Phillip Medhurst

Wisdom from a Gnostic Sage

Tag: Truth

Later Pieta (Michelangelo)

 

I bear this weight with dignity,

For meaning is in symmetry –

Or so it seemed that way, when I

Could easily command plasticity.

 

I chiselled him – the crucified –

As handsome then: a slumbering lord,

And Mary still resplendent in

Her prime, and poised, and aureoled

 

In draperies.
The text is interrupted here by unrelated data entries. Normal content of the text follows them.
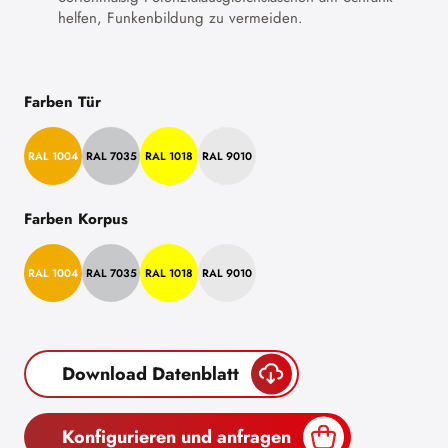
helfen, Funkenbildung zu vermeiden.
Farben Tür
RAL 1004
RAL 7035
RAL 1018
RAL 9010
Farben Korpus
RAL 1004
RAL 7035
RAL 1018
RAL 9010
Download Datenblatt
Konfigurieren und anfragen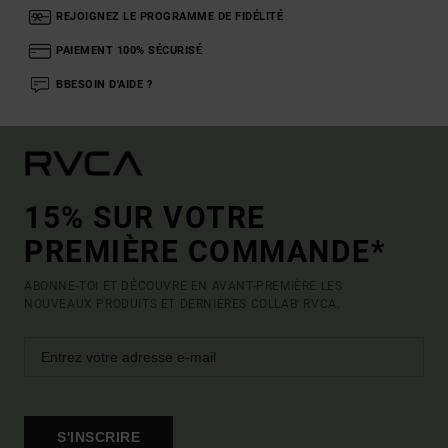
REJOIGNEZ LE PROGRAMME DE FIDÉLITÉ
PAIEMENT 100% SÉCURISÉ
BBESOIN D'AIDE ?
15% SUR VOTRE
PREMIÈRE COMMANDE*
ABONNE-TOI ET DÉCOUVRE EN AVANT-PREMIÈRE LES
NOUVEAUX PRODUITS ET DERNIÈRES COLLAB' RVCA.
S'INSCRIRE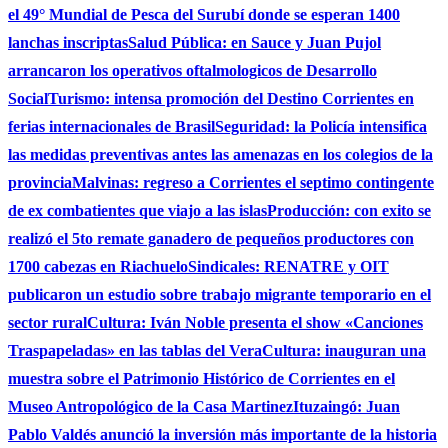
el 49° Mundial de Pesca del Surubí donde se esperan 1400
lanchas inscriptas
Salud Pública: en Sauce y Juan Pujol
arrancaron los operativos oftalmologicos de Desarrollo
Social
Turismo: intensa promoción del Destino Corrientes en
ferias internacionales de Brasil
Seguridad: la Policía intensifica
las medidas preventivas antes las amenazas en los colegios de la
provincia
Malvinas: regreso a Corrientes el septimo contingente
de ex combatientes que viajo a las islas
Producción: con exito se
realizó el 5to remate ganadero de pequeños productores con
1700 cabezas en Riachuelo
Sindicales: RENATRE y OIT
publicaron un estudio sobre trabajo migrante temporario en el
sector rural
Cultura: Iván Noble presenta el show «Canciones
Traspapeladas» en las tablas del Vera
Cultura: inauguran una
muestra sobre el Patrimonio Histórico de Corrientes en el
Museo Antropológico de la Casa Martinez
Ituzaingó: Juan
Pablo Valdés anunció la inversión más importante de la historia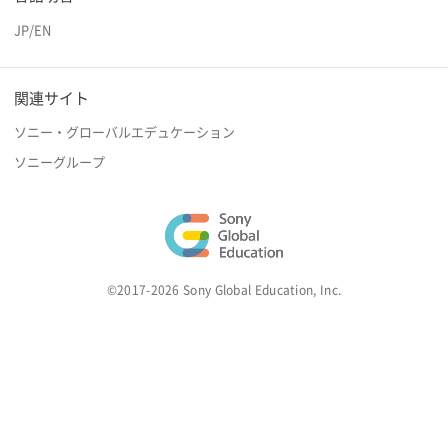
JP
/
EN
関連サイト
ソニー・グローバルエデュケーション
ソニーグループ
©2017-2026 Sony Global Education, Inc.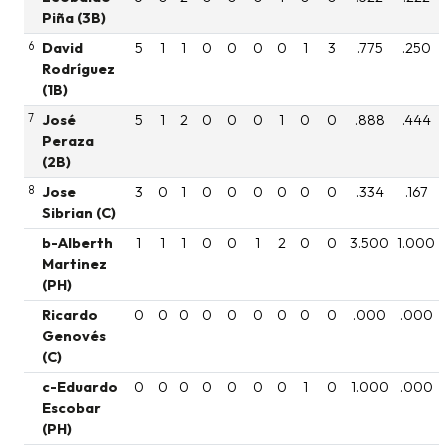
Piña (3B)
6
David
5
1
1
0
0
0
0
1
3
.775
.250
Rodríguez
(1B)
7
José
5
1
2
0
0
0
1
0
0
.888
.444
Peraza
(2B)
8
Jose
3
0
1
0
0
0
0
0
0
.334
.167
Sibrian (C)
b-Alberth
1
1
1
0
0
1
2
0
0
3.500
1.000
Martinez
(PH)
Ricardo
0
0
0
0
0
0
0
0
0
.000
.000
Genovés
(C)
c-Eduardo
0
0
0
0
0
0
0
1
0
1.000
.000
Escobar
(PH)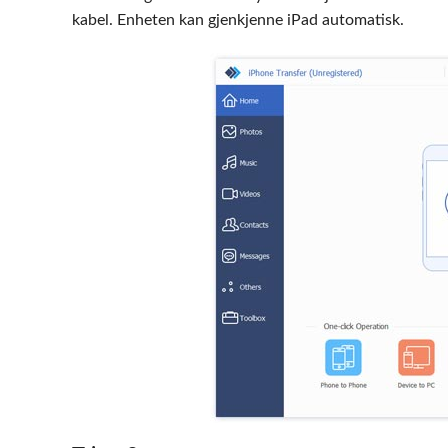
kabel. Enheten kan gjenkjenne iPad automatisk.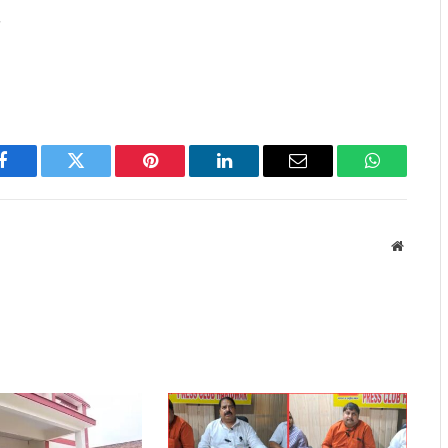
त
Facebook
Twitter
Pinterest
LinkedIn
Email
WhatsApp
Website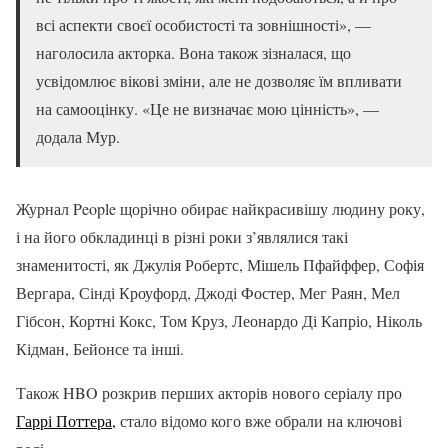
всі аспекти своєї особистості та зовнішності», —
наголосила акторка. Вона також зізналася, що
усвідомлює вікові зміни, але не дозволяє їм впливати
на самооцінку. «Це не визначає мою цінність», —
додала Мур.
Журнал People щорічно обирає найкрасивішу людину року,
і на його обкладинці в різні роки з’являлися такі
знаменитості, як Джулія Робертс, Мішель Пфайффер, Софія
Вергара, Сінді Кроуфорд, Джоді Фостер, Мег Раян, Мел
Гібсон, Кортні Кокс, Том Круз, Леонардо Ді Капріо, Ніколь
Кідман, Бейонсе та інші.
Також HBO розкрив перших акторів нового серіалу про
Гаррі Поттера,
стало відомо кого вже обрали на ключові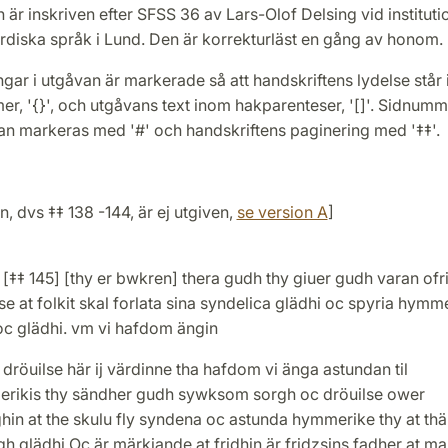
 är inskriven efter SFSS 36 av Lars-Olof Delsing vid institut
rdiska språk i Lund. Den är korrekturläst en gång av honom.
gar i utgåvan är markerade så att handskriftens lydelse står
r, '{}', och utgåvans text inom hakparenteser, '[]'. Sidnumm
an markeras med '#' och handskriftens paginering med '‡‡'.
n, dvs ‡‡ 138 -144, är ej utgiven,
se version A
]
[‡‡ 145] [thy er bwkren] thera gudh thy giuer gudh varan ofr
se at folkit skal forlata sina syndelica glädhi oc spyria hymme
oc glädhi. vm vi hafdom ängin
dröuilse här ij värdinne tha hafdom vi änga astundan til
rikis thy sändher gudh sywksom sorgh oc dröuilse ower
in at the skulu fly syndena oc astunda hymmerike thy at thä
h glädhi Oc är märkiande at fridhin är fridzsins fadher at m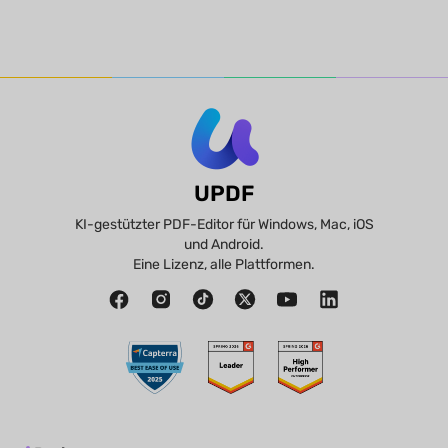
UPDF
KI-gestützter PDF-Editor für Windows, Mac, iOS
und Android.
Eine Lizenz, alle Plattformen.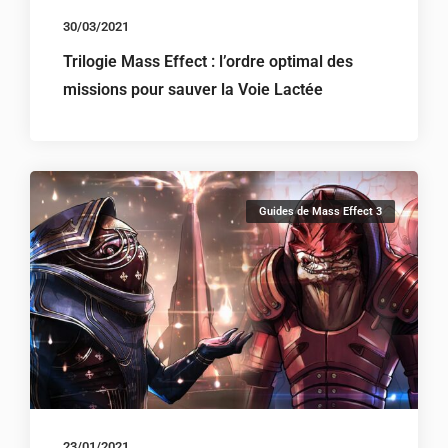
30/03/2021
Trilogie Mass Effect : l’ordre optimal des
missions pour sauver la Voie Lactée
Guides de Mass Effect 3
23/01/2021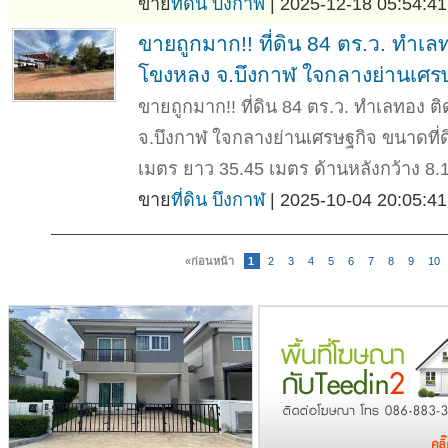
ขาย
ที่ดิน บึงกาฬ
| 2025-12-18 05:54:41
ขายถูกมาก!! ที่ดิน 84 ตร.ว. ทำเล
โขงหลง จ.บึงกาฬ ใจกลางย่านเศร
ขายถูกมาก!! ที่ดิน 84 ตร.ว. ทำเลทอง 
จ.บึงกาฬ ใจกลางย่านเศรษฐกิจ ขนาดที่ดิ
เมตร ยาว 35.45 เมตร ด้านหลังกว้าง 8.17
ขาย
ที่ดิน บึงกาฬ
| 2025-10-04 20:05:41
«ก่อนหน้า
1
2
3
4
5
6
7
8
9
10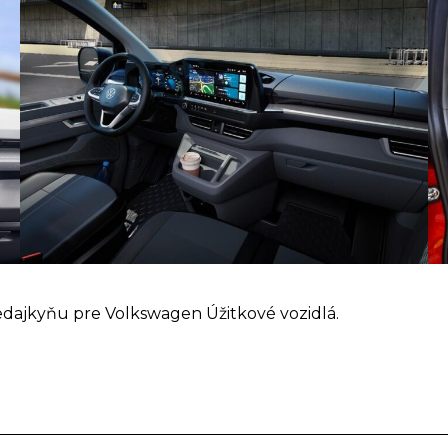
edajkyňu pre Volkswagen Úžitkové vozidlá.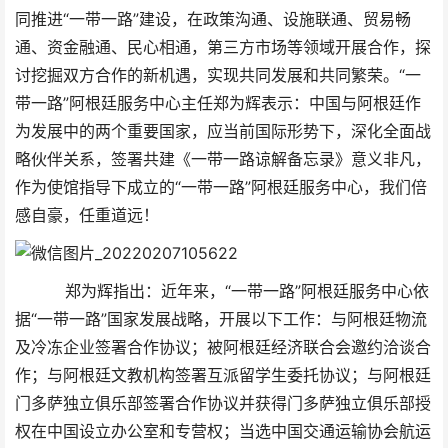
同推进“一带一路”建设，在政策沟通、设施联通、贸易畅
通、资金融通、民心相通，第三方市场等领域开展合作，探
讨挖掘双方合作的新机遇，实现共同发展和共同繁荣。“一
带一路”阿根廷服务中心主任郑为辉表示：中国与阿根廷作
为发展中的两个重要国家，应当前国际形势下，深化全面战
略伙伴关系，签署共建《一带一路谅解备忘录》意义非凡，
作为使馆指导下成立的“一带一路”阿根廷服务中心，我们倍
感自豪，任重道远！
郑为辉指出：近年来，“一带一路”阿根廷服务中心依
据“一带一路”国家发展战略，开展以下工作：与阿根廷物流
及冷冻企业签署合作协议；被阿根廷经济联合会邀约洽谈合
作；与阿根廷文教机构签署互派留学生委托协议；与阿根廷
门多萨独立俱乐部签署合作协议并获得门多萨独立俱乐部授
权在中国设立办公室和专营权；当选中国交通运输协会航运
But now he droops

As heavy as a corpse will be,

And she, wrapped up against the cold,

Just clutches at this clod, her son.

 

I had to come in person and

Join in this undertaking, but

I’m growing old, and now don’t know

Where beauty is. And that’s the truth.

 

 

Epiphany

 

In inky shadows sages scratched,

Got drunk on mythic wines.

Philosophies were sometimes hatched

From patterns in the signs.

 

Yet three, drawn on by astral light,

With minds as clear as day,

Traversed the sands to catch a sight

Of Truth in swaddled clay.

 

 

On Reading Psalms and Holy Verses

Proverbs 1:31; 9:5 

If I could grasp at Truth at all,

In a fine feast of hymnody,

I’d eat my fill; but my own fall

Has made of it a parody.

Beyond my reach, it’s only ash

I savour now, from Dead Sea fruit.

My lot bewailed, my teeth I gnash,

As I grub up fell’s shrieking root:

My birthright sold, my mess it makes.

Sin’s fruitage taught what Adam knows:

With swine the prodigal partakes.

I’ll go, then – glean where Wisdom sows.

Sophia’s fare – her wind-doled meat –

Her manna won’t to poison turn.

With new-washed hands I’ll take, I’ll eat,

Refresh my soul, and lesson learn.

Spiced with sagacity Faith’s songs

Will whet anew my appetite:

Then grown upright and done with wrongs

I’ll taste a fresh and chaste delight.